Voir au-delà du calcul, entendre au-delà du bruit des chaînes. C’est ça, le vrai défi. Garder les yeux ouverts sur ce qui échappe à la somme, sur ce qui ne se quantifie pas, sur ce qui donne du sens même quand le tableau est gris.
Ce que ça peut signifier au jour le jour
- Dans notre travail ou nos projets: il y a des moments où l’énorme tableau Excel prend tout l’espace. Et pourtant, il y a aussi des gestes simples qui réchauffent les coeurs: une collaboration généreuse, une main tendue à quelqu’un qui hésite, une pause pour respirer et resynchroniser avec les valeurs qui nous ont rassemblés au départ. Le vrai chiffre d’or n’est pas seulement ce que l’on prouve sur le papier, c’est ce qui se vit dans les relations et l’espoir qui renaît à chaque étape.
- Dans la vie familiale: on peut se lancer dans l’organisation des journées comme dans une course contre la montre. Mais le miracle n’est pas dans ce qui est parfaitement programmé: c’est dans ces regards échangés, dans un sourire qui apaise une inquiétude, dans le silence partagé qui dit plus que mille mots. Voir au-delà du calcul, c’est se rappeler que chaque personne est bien plus qu’un rôle à jouer: elle est une histoire qui se raconte et qui a besoin d’être écoutée.
- Dans la communauté et la foi: tout le monde cherche des preuves, des signes. Mais le signe véritable, c’est peut-être l’élan de solidarité qui se manifeste quand on choisit de regarder au-delà des soucis, quand on choisit d’entendre la plainte qui se cache derrière chaque cri pour justice, ou quand on écoute le souffle de celui qui semble perdu et que l’on ne laisse pas tomber. C’est écouter le murmure de l’Esprit qui rappelle que ce qui est invisible peut nourrir plus que ce qui est visible.
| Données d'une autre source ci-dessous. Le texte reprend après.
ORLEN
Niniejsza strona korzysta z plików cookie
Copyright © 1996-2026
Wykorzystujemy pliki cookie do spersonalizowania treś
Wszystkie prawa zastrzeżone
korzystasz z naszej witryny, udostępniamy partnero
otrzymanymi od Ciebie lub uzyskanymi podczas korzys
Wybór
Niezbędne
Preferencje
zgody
Comment mettre cela en pratique, concrètement
- Avant de parler, écouter: dans une conversation, prendre un instant pour comprendre ce qui anime vraiment l’autre, au-delà des mots. Demander: “Qu’est-ce qui te tient vraiment en ce moment?” plutôt que de se hâter de répondre avec des solutions.
- À midi, faire une pause consciente: prendre trois respirations et se dire intérieurement ce qui dépasse le calcul du jour: une grâce reçue, un petit signe de bienveillance, un moment de chaleur humaine.
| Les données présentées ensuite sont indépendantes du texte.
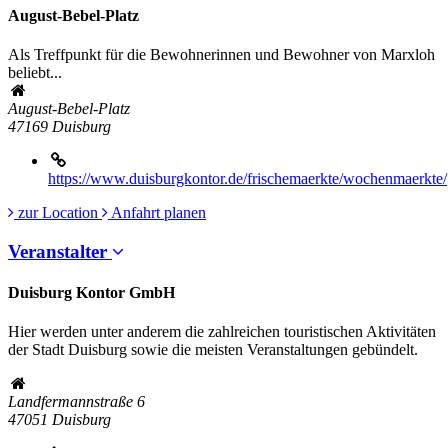
August-Bebel-Platz
Als Treffpunkt für die Bewohnerinnen und Bewohner von Marxloh
beliebt...
August-Bebel-Platz
47169
Duisburg
https://www.duisburgkontor.de/frischemaerkte/wochenmaerkte/
zur Location
Anfahrt planen
Veranstalter
Duisburg Kontor GmbH
Hier werden unter anderem die zahlreichen touristischen Aktivitäten
der Stadt Duisburg sowie die meisten Veranstaltungen gebündelt.
Landfermannstraße 6
47051
Duisburg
- En fin de journée, noter une “trace qui échappe au calcul”: un instant où quelque chose de gratuit s’est offert, un sourire qui a illuminé la journée, une aide inattendue. Cela devient une boussole pour le lendemain.
- Dans les moments difficiles, nommer ce qui dépasse l’immédiat: “Je sens que ce que je ne peux pas maîtriser m’emporte, mais il y a quelque chose qui me soutient au-delà des chiffres: ma foi, l’amitié, la confiance que tout cela a du sens même si je ne le voie pas tout de suite.”